• [WORK INSTRUCTIONS]:
Filter the entries below, keeping only lines with the word "down".

Records excerpted from a collection:

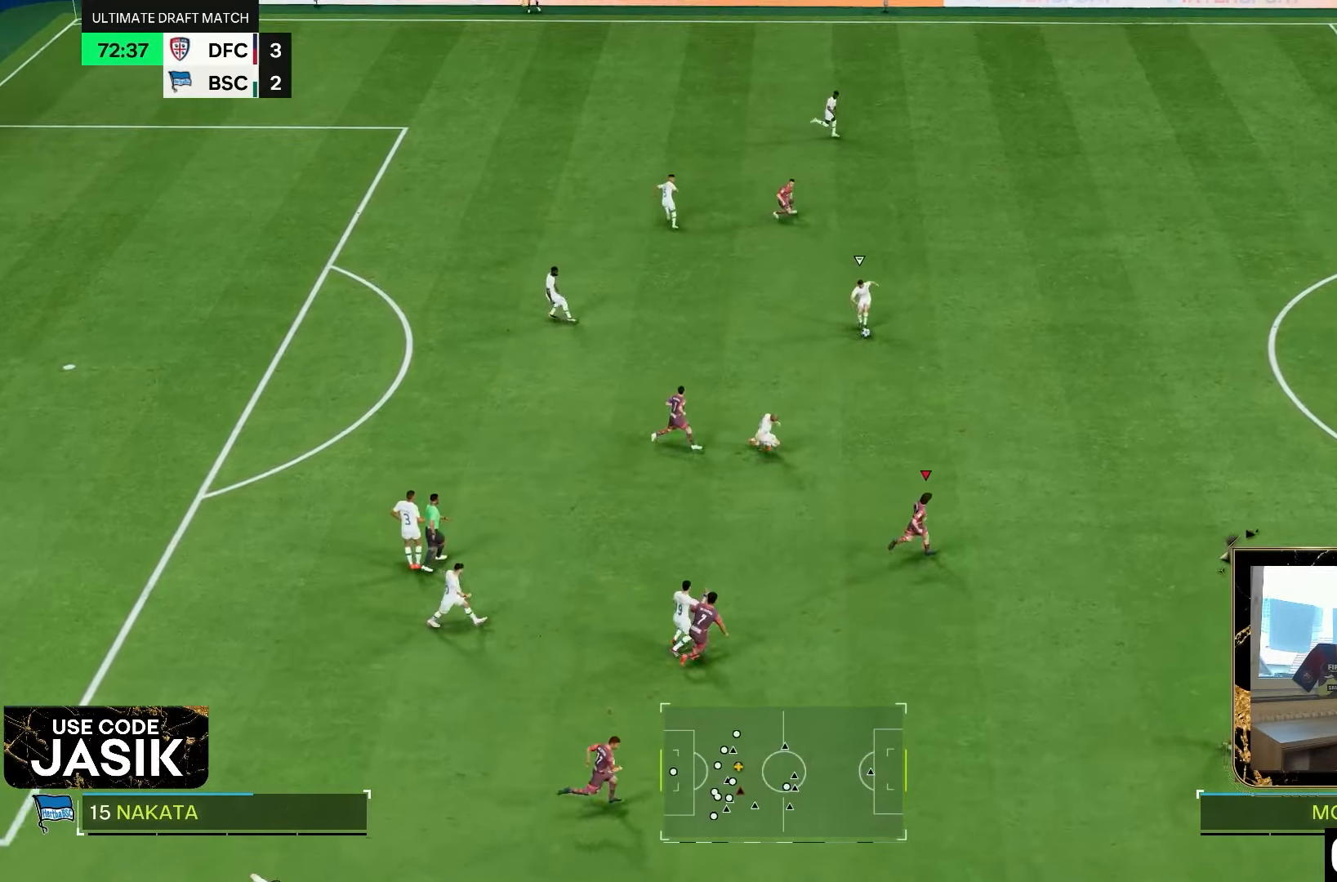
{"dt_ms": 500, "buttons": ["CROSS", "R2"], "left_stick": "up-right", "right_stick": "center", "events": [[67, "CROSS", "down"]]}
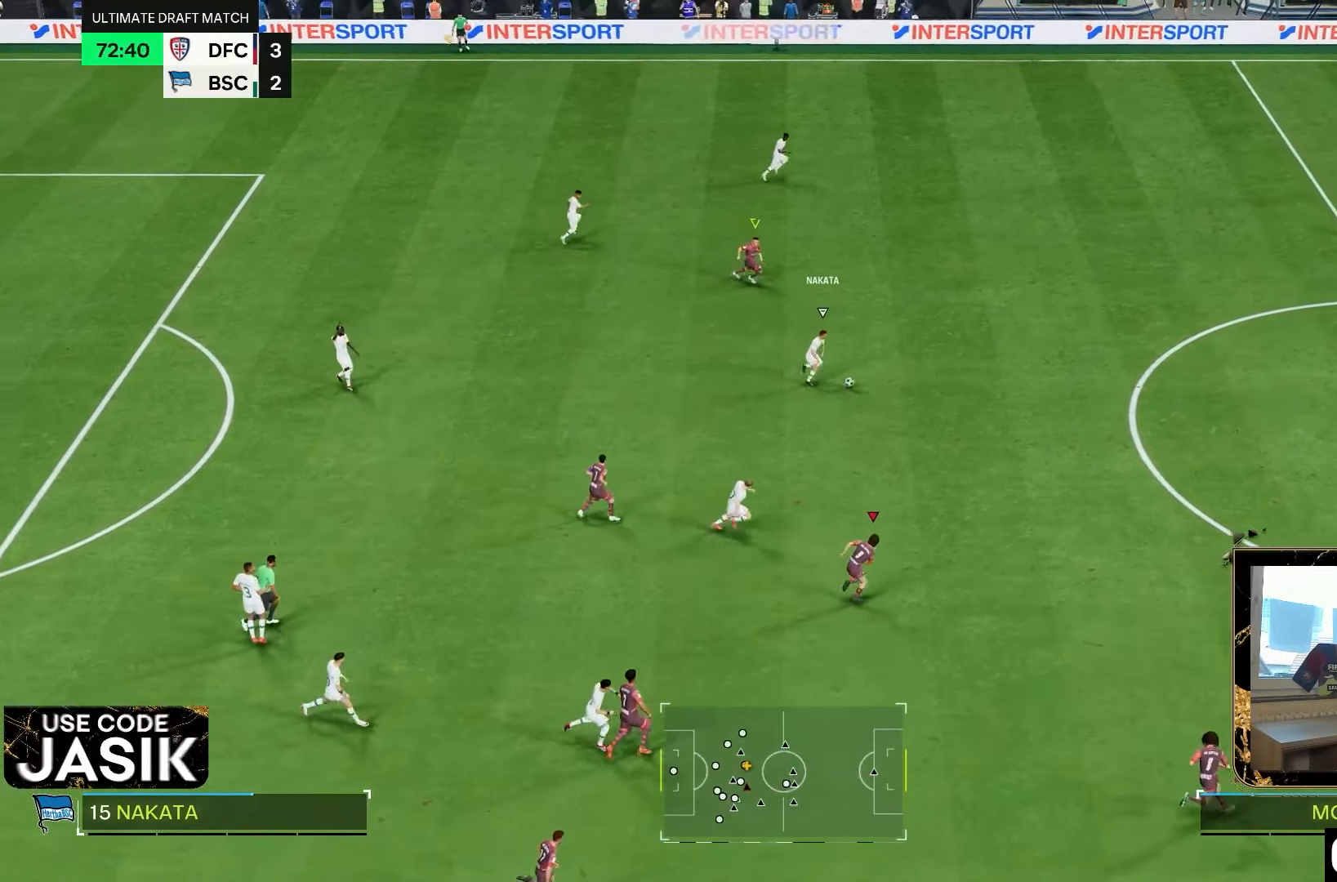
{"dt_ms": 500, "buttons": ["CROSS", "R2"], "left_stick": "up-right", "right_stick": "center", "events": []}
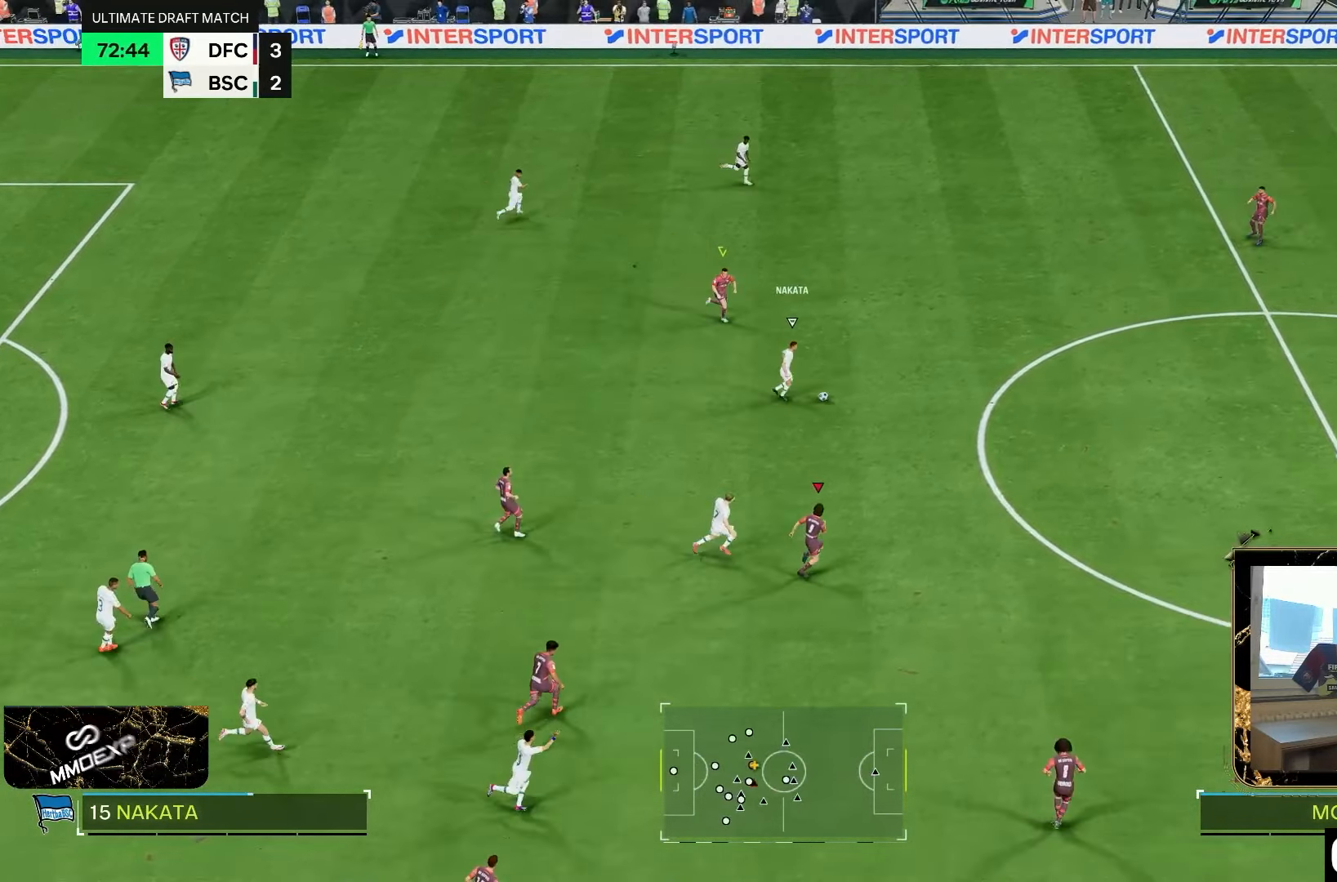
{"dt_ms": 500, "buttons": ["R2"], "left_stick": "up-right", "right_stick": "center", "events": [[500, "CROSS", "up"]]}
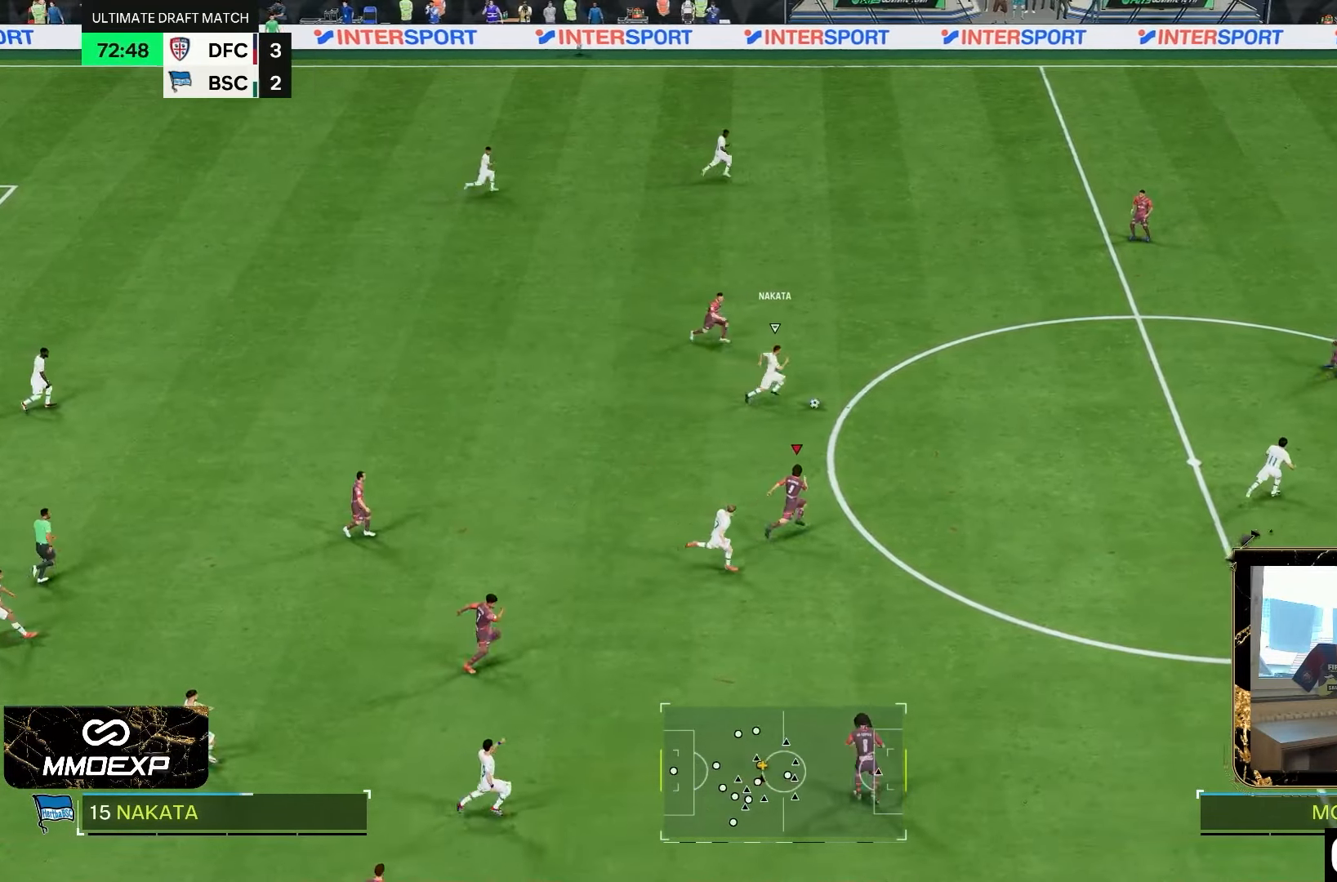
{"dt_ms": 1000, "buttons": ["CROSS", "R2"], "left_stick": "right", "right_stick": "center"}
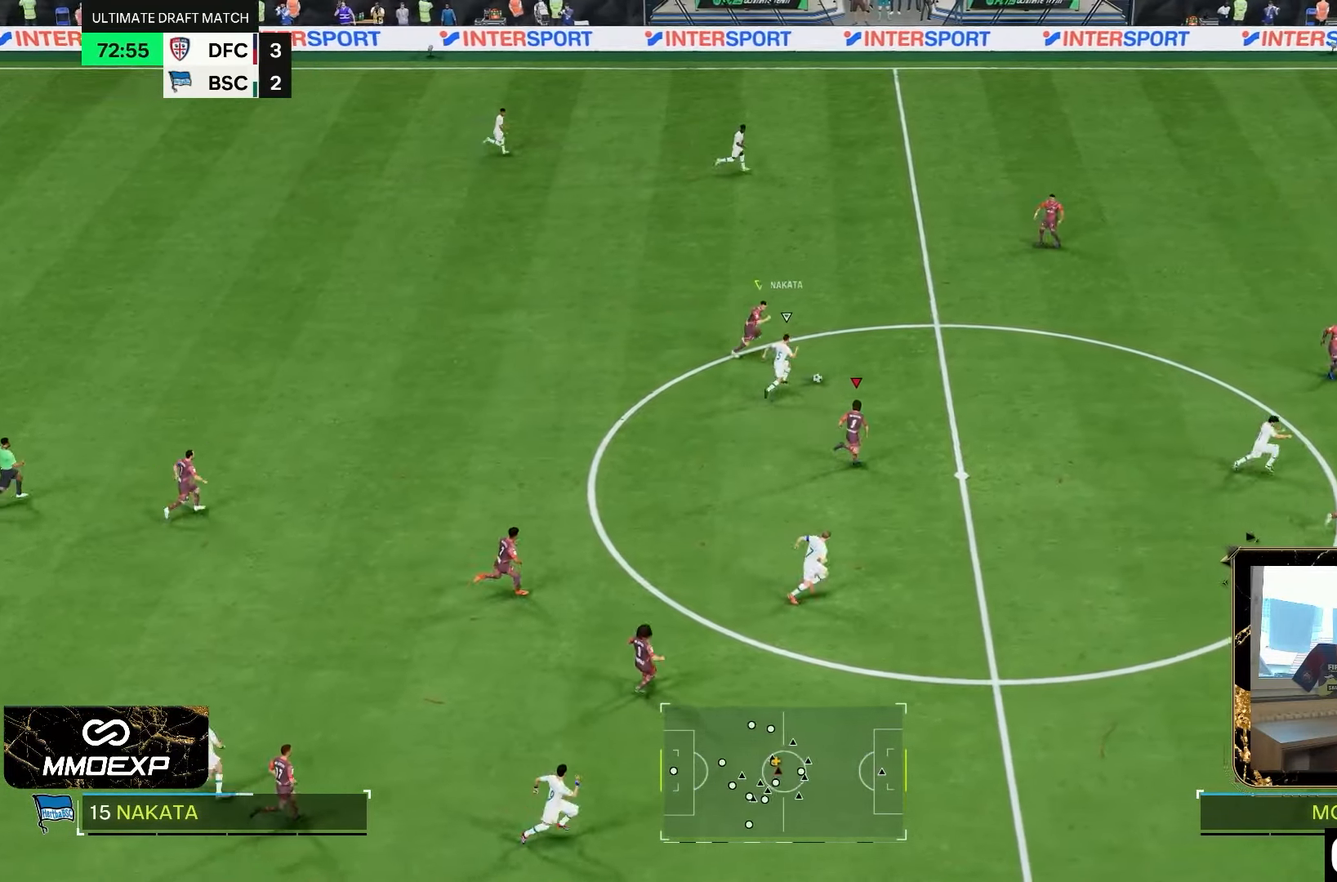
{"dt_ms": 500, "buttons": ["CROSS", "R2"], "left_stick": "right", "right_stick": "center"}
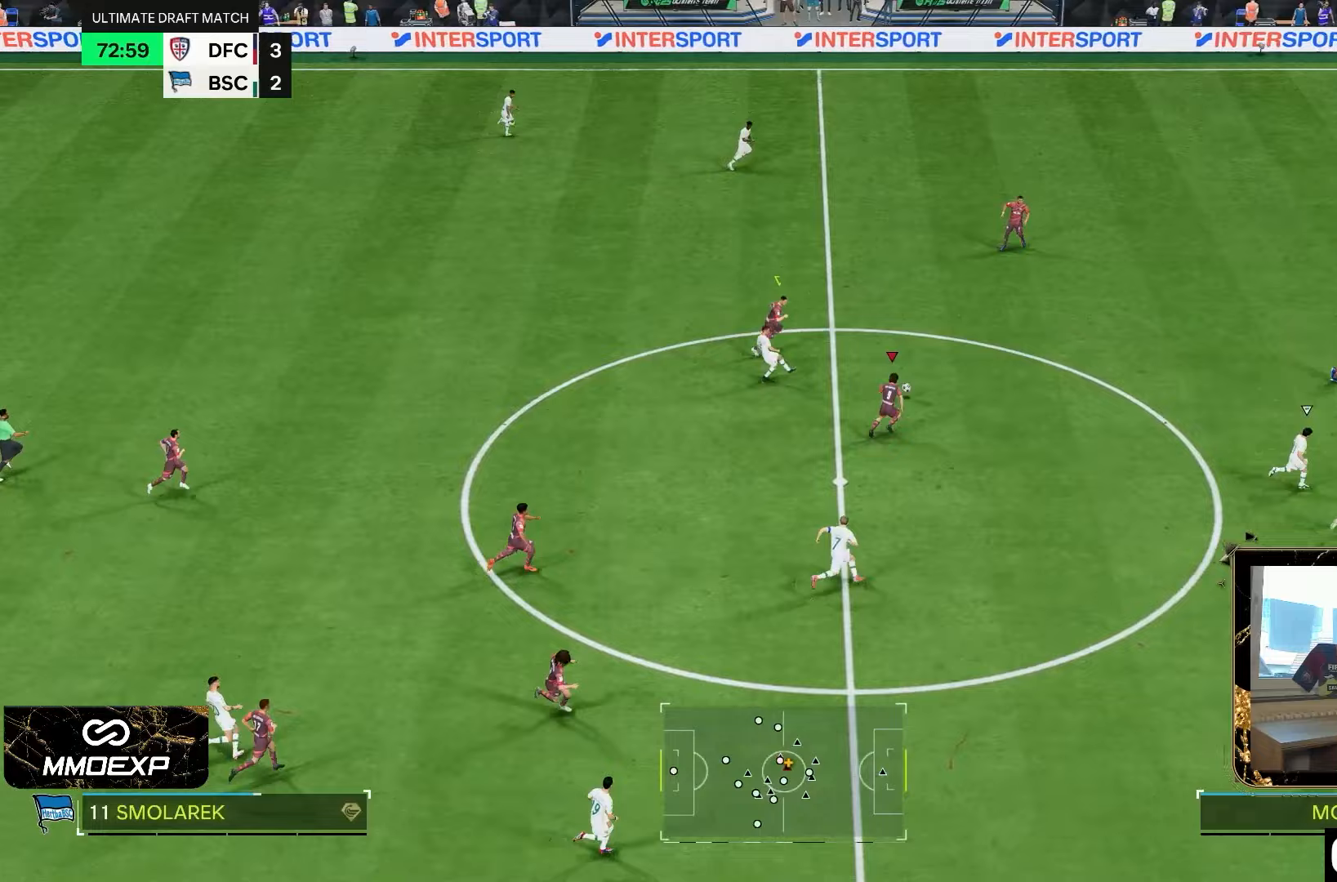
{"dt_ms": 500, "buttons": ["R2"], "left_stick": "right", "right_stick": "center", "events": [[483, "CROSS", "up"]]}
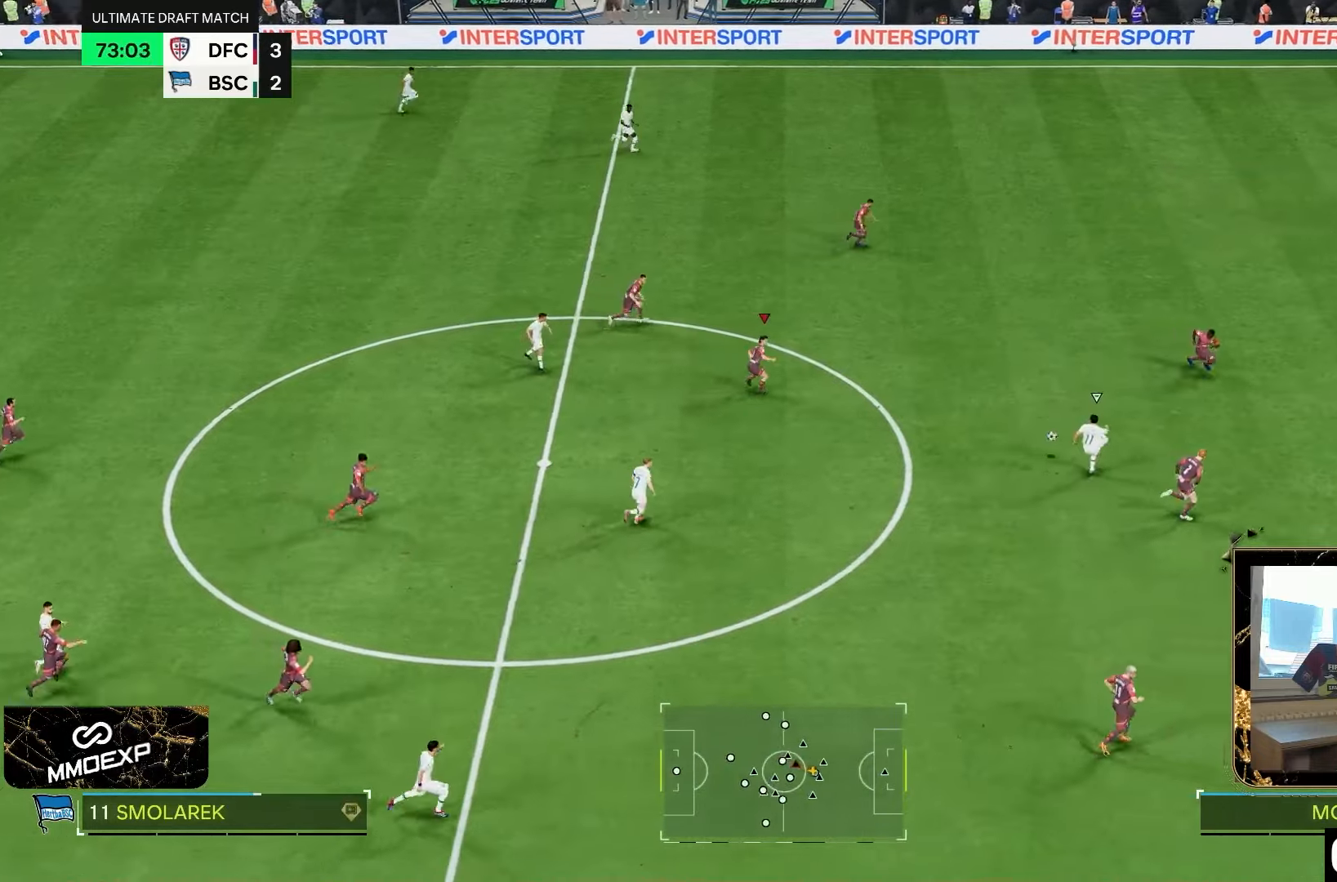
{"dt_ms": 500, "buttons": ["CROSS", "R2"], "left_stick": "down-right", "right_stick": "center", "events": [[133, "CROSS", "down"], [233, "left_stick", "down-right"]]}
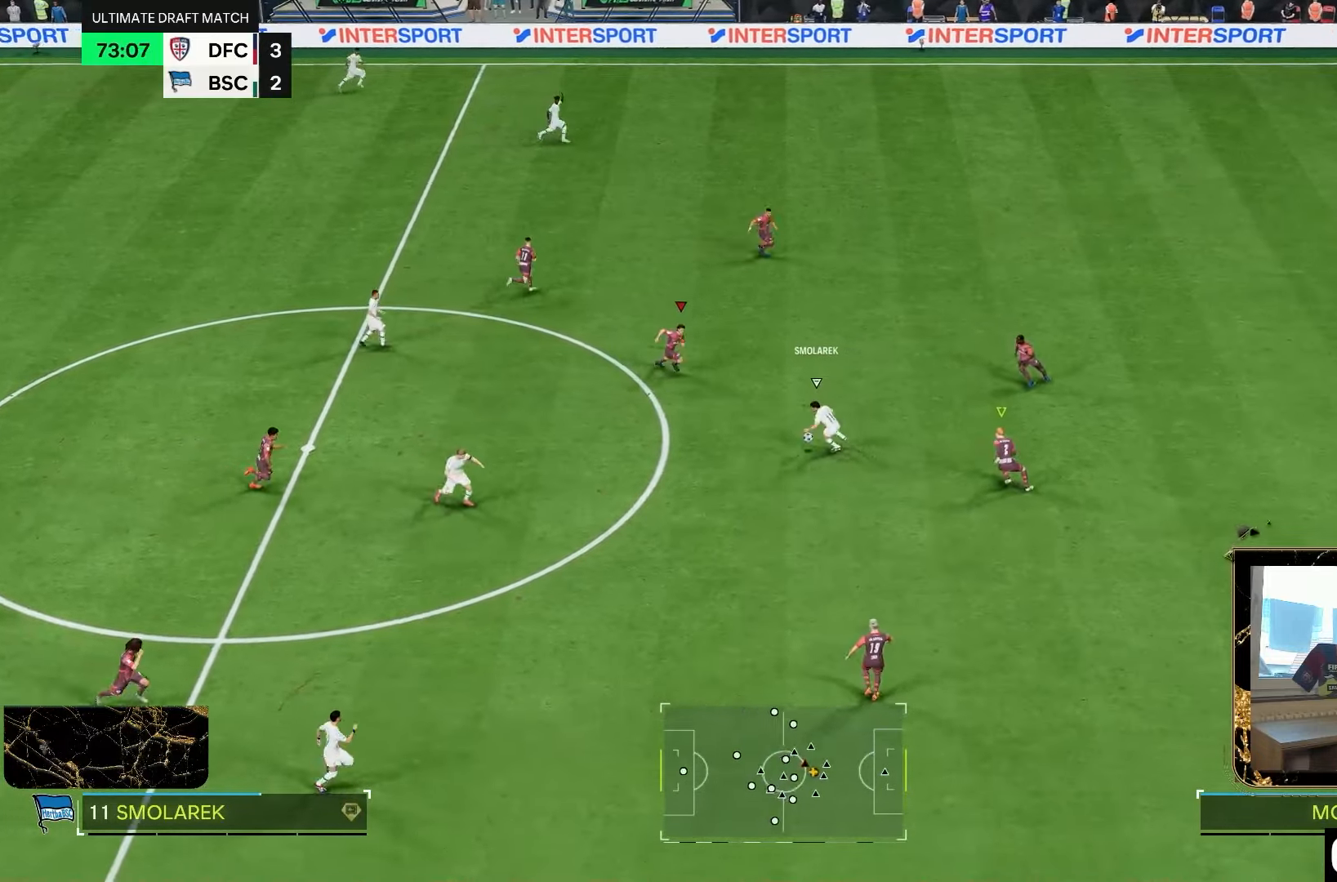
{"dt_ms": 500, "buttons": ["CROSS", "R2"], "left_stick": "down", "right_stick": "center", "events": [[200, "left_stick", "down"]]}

• [REPLY]:
{"dt_ms": 500, "buttons": ["CROSS", "R2"], "left_stick": "up-right", "right_stick": "center", "events": [[67, "CROSS", "down"]]}
{"dt_ms": 500, "buttons": ["CROSS", "R2"], "left_stick": "down-right", "right_stick": "center", "events": [[133, "CROSS", "down"], [233, "left_stick", "down-right"]]}
{"dt_ms": 500, "buttons": ["CROSS", "R2"], "left_stick": "down", "right_stick": "center", "events": [[200, "left_stick", "down"]]}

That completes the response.